In another related intuition for a probable foot gun relates to learning linearly inseparable functions like XOR which requires MLPs.

A single missing value in an XOR situation is far more challenging than participant dropouts causing missing data.

Specifically the problem is counterintuitively non-convex, with multiple possibilities for convergence without information in the corpus to know which may be true.

That is a useful lens in my mind, where I think of the manifold being pushed down in opposite sectors as the kernel trick.

Another potential lens to think about it is that in medical studies the assumption is that there is a smooth and continuous function, while in learning, we are trying to find a smooth continuous function with minimal loss.

We can't assume that the function we need to learn is smooth, but autograd specifically limits what is learnable and simplicity bias, especially with feed forward networks is an additional concern.
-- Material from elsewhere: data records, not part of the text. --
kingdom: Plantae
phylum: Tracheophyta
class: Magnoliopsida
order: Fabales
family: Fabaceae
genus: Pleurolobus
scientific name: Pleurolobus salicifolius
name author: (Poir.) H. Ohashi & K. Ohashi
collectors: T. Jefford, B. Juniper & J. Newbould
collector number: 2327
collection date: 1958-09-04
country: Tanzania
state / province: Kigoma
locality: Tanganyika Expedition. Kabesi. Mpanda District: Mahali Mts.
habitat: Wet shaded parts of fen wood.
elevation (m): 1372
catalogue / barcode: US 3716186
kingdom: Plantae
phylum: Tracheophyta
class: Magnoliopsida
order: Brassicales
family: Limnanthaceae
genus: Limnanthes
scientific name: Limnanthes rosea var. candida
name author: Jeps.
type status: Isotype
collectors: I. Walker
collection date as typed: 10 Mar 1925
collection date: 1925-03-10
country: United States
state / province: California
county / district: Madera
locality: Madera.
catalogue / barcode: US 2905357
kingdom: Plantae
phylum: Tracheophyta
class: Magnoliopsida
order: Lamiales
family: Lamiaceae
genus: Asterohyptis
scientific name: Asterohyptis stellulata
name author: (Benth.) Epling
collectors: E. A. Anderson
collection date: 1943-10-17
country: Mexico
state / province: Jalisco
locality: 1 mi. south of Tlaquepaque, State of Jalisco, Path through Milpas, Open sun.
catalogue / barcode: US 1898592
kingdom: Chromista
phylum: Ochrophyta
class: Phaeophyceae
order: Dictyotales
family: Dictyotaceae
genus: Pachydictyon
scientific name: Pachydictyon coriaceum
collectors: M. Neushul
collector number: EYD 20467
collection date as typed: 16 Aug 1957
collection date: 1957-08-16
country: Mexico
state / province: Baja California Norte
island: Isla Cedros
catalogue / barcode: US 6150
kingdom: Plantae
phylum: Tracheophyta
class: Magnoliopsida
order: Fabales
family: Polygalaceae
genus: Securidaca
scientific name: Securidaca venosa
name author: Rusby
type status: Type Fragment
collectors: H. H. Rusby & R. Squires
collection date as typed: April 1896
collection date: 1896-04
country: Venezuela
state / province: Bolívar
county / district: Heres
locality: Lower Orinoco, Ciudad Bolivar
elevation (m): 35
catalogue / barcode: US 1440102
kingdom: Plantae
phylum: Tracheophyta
One thing that is common for people to conflate is the fact that a differentiable function is probably smooth and continuous.

But the set of continuous functions that is differentiable _anywhere_ is a meger set.

Like anything in math and logic, the assumptions you can make will influence what methods work.

As ML is existential quantification, and because it is insanely good at finding efficient glitches in the matrix, within the limits of my admittedly limited knowledge, MI would need to be a very targeted solution with a lot of care to avoid set shattering from causing uncongeniality, especially in the unsupervised context.

Hopefully someone else can provide a better productive insights.

1 comments

Honestly, I think that we're coming at this from very different perspectives.

Single imputation is garbage for accurate inference, as it reduces variance and thus confidence intervals as P(missing) increases.

MI is a useful method for alleviating this bias (though at the cost of a lot more compute).

That's why it gets used, and it's performed extremely well in real world analyses for basically my entire life (and I'm middle-aged now).

> especially in the unsupervised context.

I wouldn't use MI in an unsupervised context (but maybe some people do).